START DATA EXTRACT

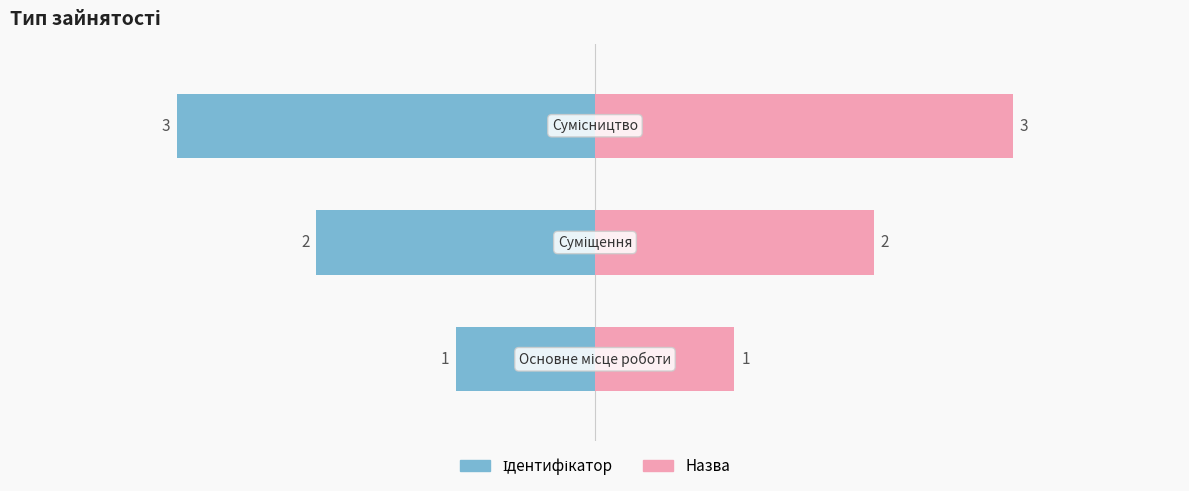

The value at Суміщення is 1. True or false?

False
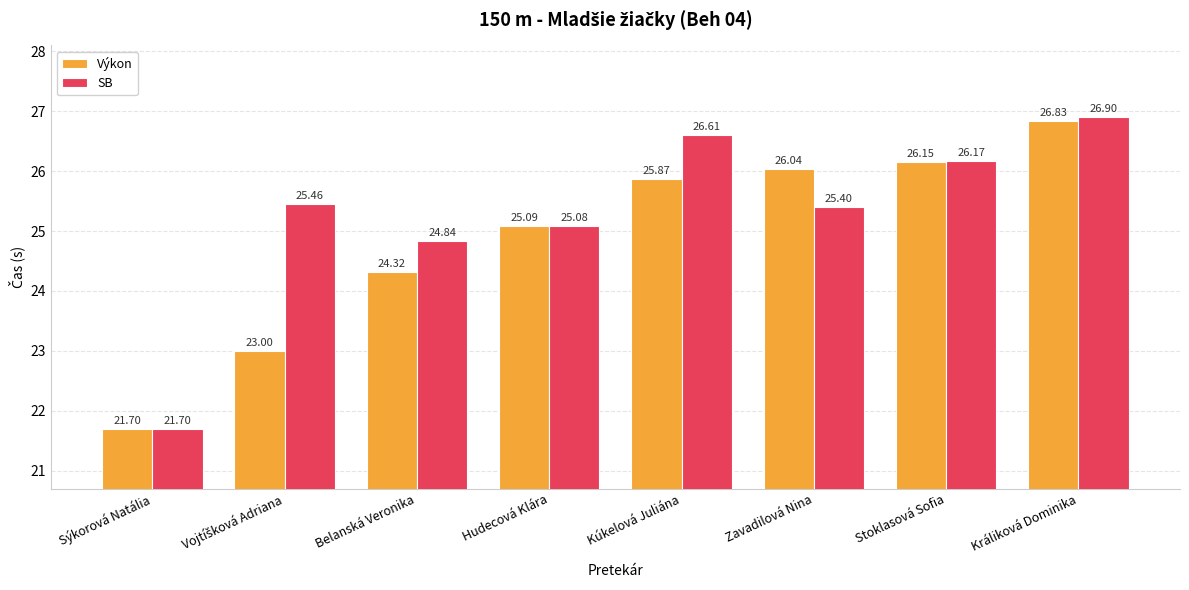

How many data points in Výkon are above 25?

5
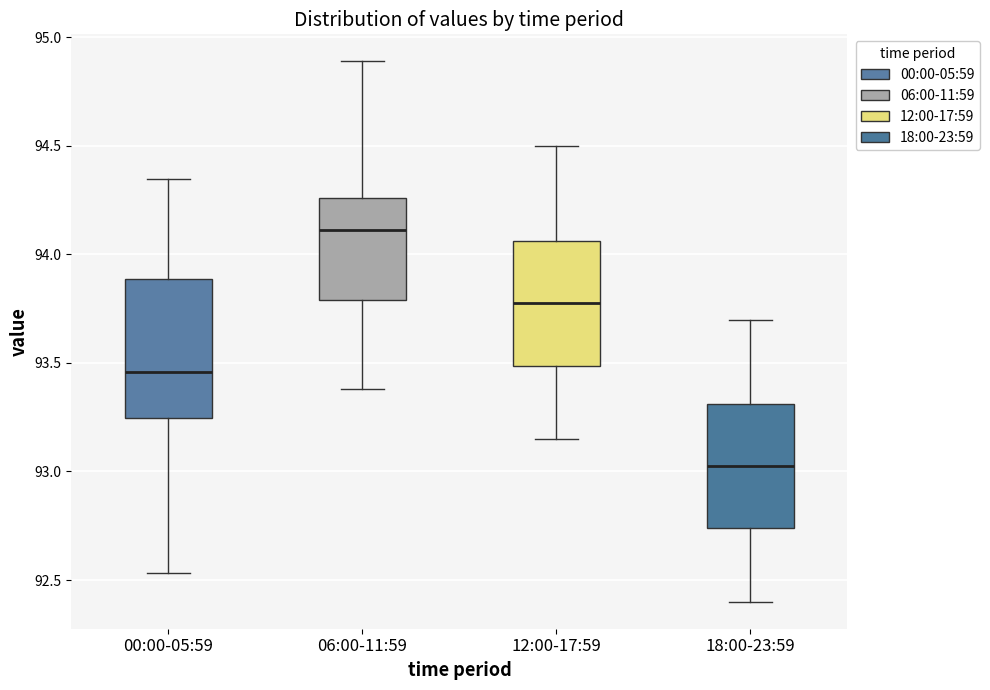

Reading left to right, transcribe this box plot: for each box, give where its median line is, the range the box spans, and where its two whiskers end, as read against the y-axis. The values are not printed on the chart, so give them approximately, as read against the axis.

00:00-05:59: median 93.45, box 93.25 to 93.90, whiskers 92.55 to 94.35
06:00-11:59: median 94.10, box 93.80 to 94.25, whiskers 93.40 to 94.90
12:00-17:59: median 93.80, box 93.50 to 94.05, whiskers 93.15 to 94.50
18:00-23:59: median 93.05, box 92.75 to 93.30, whiskers 92.40 to 93.70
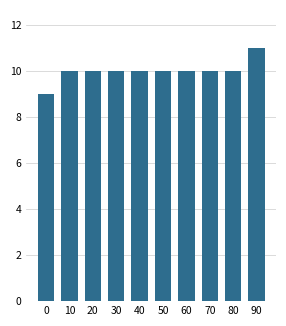

Reading left to right, extract all data points from this chart.

9	10	10	10	10	10	10	10	10	11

END DATA EXTRACT

AIM OF THE EXERCISE: Turn every line of the listing above into a JSON list of strings, one string per line, skipping blank lines and leaving out the picture lines.

ANSWER AREA:
[
  "The value at Суміщення is 1. True or false?",
  "False",
  "How many data points in Výkon are above 25?",
  "5",
  "Reading left to right, transcribe this box plot: for each box, give where its median line is, the range the box spans, and where its two whiskers end, as read against the y-axis. The values are not printed on the chart, so give them approximately, as read against the axis.",
  "00:00-05:59: median 93.45, box 93.25 to 93.90, whiskers 92.55 to 94.35",
  "06:00-11:59: median 94.10, box 93.80 to 94.25, whiskers 93.40 to 94.90",
  "12:00-17:59: median 93.80, box 93.50 to 94.05, whiskers 93.15 to 94.50",
  "18:00-23:59: median 93.05, box 92.75 to 93.30, whiskers 92.40 to 93.70",
  "Reading left to right, extract all data points from this chart.",
  "9\t10\t10\t10\t10\t10\t10\t10\t10\t11"
]